I’ve been told often that the words spoken from this Bimah on these High Holidays are not words one would be likely to hear from the Bimah of a conventional synagogue. My response always is a reminder that BAJC is not a very conventional synagogue, but then that Vermont also is not a very conventional state, and that the people who live here hardly meet anyone’s conventions. So I once again ask for patience and understanding as I offer these words, and that, in listening, you abide by our guiding principle, namely that, in listening to a sermon, no one is allowed to quit the synagogue in a huff, but there’s no limit on the number who may join.

During the past four years in Brattleboro , I have officiated a large number of baby namings, brit milahs, weddings, and funerals, and have been together with many persons wishing to say Kaddish for deceased loved ones. Many of these events have been with those of you I see often. But many others have been with those of you who are not formally associated with this congregation, people I otherwise see primarily on these High Holidays.

I find it interesting that when many of you contact me for such a life cycle event, you add the words, somewhere in the conversation, and with just the slightest tinge of guilt, “I’m not a practicing Jew,” meaning perhaps “I don’t attend synagogue very often, I don’t keep all of the commandments – sometimes with just a hint of “I’m not a very good Jew,” or maybe even “I’m a kind of second class Jew.”

Then, in many cases, indeed most case, as I get to know you a little better, I learn about the rachmones or the tzedakah, the acts of compassion and of justice you are carrying out in your life for those in need. I learn about the nourishing of the spirit that you find in God’s creation that manifests itself most magnificently here in Vermont . And I learn of the emotional connection you feel with the Jewish people.

This has led me to reflect on that term “practicing Jew.” What does it mean to “practice” Judaism? And, in turn, what is this Judaism that is to be practiced? Seems like a question worth thinking about on these Holiest of Days.

Surely to some, the Judaism to be practiced is clear. It means piety and adherence to the mitzvot – all 613 of them in the Torah. Yet to the prophets, and most particularly to Isaiah in the Yom Kippur haftarah we will read next week, what God most wants from us is not ritual piety, sackcloth and ashes but rather the feeding of the hungry and the clothing of the naked. Do this, we are told, and our sun will rise as the noonday In the same vein, the great Hillel, when asked to provide the essence of the Torah while standing on one foot did not speak about ritual piety, but said rather, “Love thy neighbor as thyself…all the rest is commentary.”

This same question about the essence of the Judaism to be practiced was at the core of the agenda when Reform Judaism was established in Germany in the early 19 th century and later in this country. While some of that agenda related to Jewish efforts at political and social acceptance and to the creation of a modern, intellectually respectable form of Judaism, the agenda also involved searching for the core meaning of our religion. Indeed that very searching was to become the essence of Reform and Reconstructionist Judaism which teach us that the meaningful and the evocative in Judaism don’t have to be ritual-centered but can also be accessed through social justice, through education, through community, and even through a spirituality that may have relatively little to do with religious ritual.

I also found myself thinking about our grandparents and great grandparents in Europe . Many of them fell into one of three categories according to their primary passion: religious observance, Zionism or socialism, the last of these also a synonym for social action. In retrospect, I asked myself, weren’t all three of these golden threads essential in producing the Judaism we cherish today?

__INFORMATION SUPPLIED__
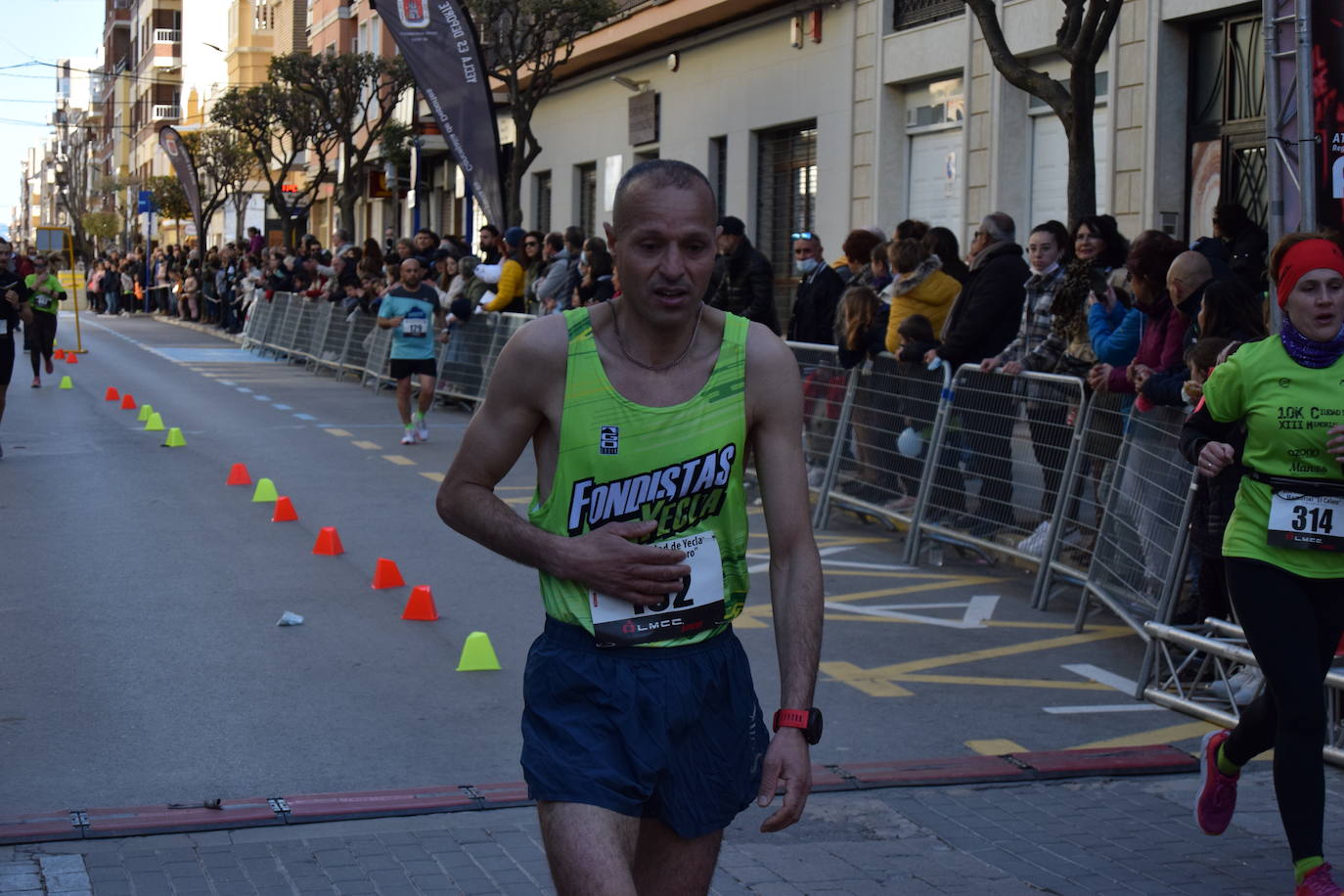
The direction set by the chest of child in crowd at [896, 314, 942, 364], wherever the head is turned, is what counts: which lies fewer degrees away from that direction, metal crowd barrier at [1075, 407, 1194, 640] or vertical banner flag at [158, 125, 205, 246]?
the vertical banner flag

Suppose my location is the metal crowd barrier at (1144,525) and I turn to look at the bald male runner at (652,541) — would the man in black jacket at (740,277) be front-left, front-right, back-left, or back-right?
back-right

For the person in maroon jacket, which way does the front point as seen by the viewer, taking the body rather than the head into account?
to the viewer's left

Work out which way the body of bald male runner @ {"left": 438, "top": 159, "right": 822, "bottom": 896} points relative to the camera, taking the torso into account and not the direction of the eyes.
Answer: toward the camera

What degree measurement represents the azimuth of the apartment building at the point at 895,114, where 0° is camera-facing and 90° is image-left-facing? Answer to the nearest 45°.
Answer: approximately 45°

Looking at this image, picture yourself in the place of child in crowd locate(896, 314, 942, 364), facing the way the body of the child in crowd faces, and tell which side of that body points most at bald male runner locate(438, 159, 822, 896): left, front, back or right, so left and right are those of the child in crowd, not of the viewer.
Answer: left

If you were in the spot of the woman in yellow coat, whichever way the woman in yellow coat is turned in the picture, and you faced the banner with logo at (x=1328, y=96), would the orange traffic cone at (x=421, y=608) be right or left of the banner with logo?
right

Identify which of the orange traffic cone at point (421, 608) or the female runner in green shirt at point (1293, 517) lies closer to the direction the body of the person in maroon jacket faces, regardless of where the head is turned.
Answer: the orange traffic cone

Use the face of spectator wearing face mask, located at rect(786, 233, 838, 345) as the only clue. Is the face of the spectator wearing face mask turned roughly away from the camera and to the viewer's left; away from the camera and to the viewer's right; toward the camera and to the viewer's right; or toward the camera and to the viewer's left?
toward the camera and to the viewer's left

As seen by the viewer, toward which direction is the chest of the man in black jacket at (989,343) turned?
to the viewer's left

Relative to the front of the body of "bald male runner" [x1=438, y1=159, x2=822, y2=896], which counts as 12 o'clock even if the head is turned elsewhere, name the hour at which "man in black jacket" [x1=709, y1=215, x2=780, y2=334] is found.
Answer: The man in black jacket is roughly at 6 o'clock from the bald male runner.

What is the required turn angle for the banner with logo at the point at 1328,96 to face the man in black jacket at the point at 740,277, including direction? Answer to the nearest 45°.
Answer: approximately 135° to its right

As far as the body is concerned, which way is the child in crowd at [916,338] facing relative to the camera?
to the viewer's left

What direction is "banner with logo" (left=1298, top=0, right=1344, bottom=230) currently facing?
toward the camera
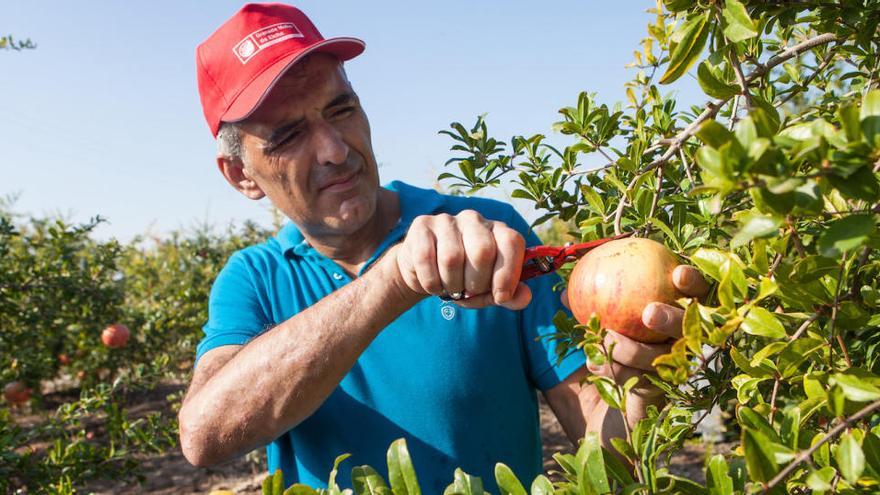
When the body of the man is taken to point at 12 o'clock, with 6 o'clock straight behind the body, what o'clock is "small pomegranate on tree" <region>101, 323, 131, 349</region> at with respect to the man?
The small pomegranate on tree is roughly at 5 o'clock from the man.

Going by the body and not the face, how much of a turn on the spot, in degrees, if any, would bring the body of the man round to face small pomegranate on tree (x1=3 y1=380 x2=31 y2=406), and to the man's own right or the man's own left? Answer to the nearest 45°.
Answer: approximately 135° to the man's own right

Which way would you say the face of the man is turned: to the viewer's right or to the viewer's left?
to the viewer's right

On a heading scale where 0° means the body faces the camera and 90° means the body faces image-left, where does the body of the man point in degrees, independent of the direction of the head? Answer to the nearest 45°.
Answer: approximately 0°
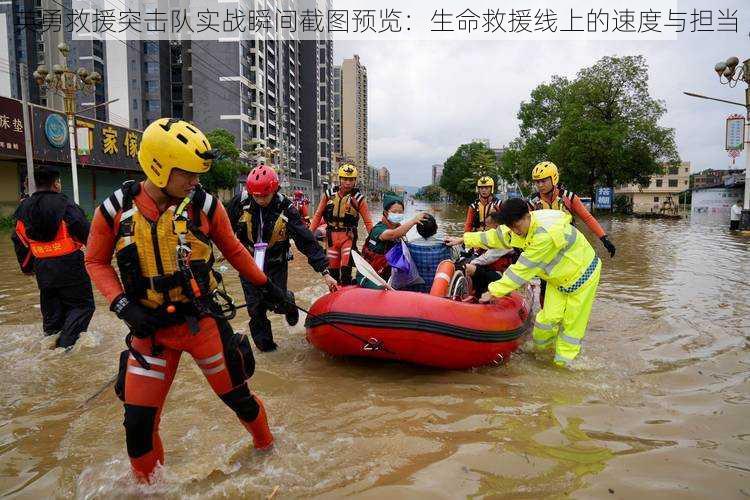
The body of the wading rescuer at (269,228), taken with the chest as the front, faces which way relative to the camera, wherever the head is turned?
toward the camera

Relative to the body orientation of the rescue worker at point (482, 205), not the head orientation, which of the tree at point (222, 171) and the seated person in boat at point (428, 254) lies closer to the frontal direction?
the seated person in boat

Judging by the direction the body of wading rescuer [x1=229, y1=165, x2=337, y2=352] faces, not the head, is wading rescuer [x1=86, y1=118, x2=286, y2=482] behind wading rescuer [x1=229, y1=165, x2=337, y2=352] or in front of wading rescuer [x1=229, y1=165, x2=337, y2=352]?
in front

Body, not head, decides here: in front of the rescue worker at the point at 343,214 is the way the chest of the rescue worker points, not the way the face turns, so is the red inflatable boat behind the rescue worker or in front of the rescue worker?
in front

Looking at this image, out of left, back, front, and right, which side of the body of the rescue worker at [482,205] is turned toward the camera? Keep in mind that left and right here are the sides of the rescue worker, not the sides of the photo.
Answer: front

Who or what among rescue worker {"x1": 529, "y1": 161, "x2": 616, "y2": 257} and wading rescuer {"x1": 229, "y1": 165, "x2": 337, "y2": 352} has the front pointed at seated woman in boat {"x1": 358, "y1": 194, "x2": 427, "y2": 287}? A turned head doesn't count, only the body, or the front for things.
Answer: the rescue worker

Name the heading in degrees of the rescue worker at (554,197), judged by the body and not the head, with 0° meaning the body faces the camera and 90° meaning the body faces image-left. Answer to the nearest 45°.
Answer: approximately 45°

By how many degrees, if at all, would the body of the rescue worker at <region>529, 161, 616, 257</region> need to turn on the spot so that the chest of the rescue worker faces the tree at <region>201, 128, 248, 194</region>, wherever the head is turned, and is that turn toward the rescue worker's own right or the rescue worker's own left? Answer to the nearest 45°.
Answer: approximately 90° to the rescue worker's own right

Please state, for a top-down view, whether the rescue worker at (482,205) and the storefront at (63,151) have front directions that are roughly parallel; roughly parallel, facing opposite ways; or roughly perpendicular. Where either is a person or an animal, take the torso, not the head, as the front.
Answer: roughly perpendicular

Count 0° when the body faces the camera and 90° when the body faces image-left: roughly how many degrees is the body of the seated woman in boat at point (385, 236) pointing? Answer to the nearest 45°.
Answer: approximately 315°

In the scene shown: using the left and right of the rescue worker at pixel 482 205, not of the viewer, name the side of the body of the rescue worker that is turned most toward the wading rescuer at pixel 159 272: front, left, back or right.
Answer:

__ACTION ITEM__
Reproduce the sermon verbatim from "This same question" to "with religious ritual.". Rely on the sermon alone and not on the material.

__SOLUTION TO THE PROBLEM__
This same question about the essence of the Judaism to be practiced was at the core of the agenda when Reform Judaism was established in Germany in the early 19 th century and later in this country. While some of that agenda related to Jewish efforts at political and social acceptance and to the creation of a modern, intellectually respectable form of Judaism, the agenda also involved searching for the core meaning of our religion. Indeed that very searching was to become the essence of Reform and Reconstructionist Judaism which teach us that the meaningful and the evocative in Judaism don’t have to be ritual-centered but can also be accessed through social justice, through education, through community, and even through a spirituality that may have relatively little to do with religious ritual.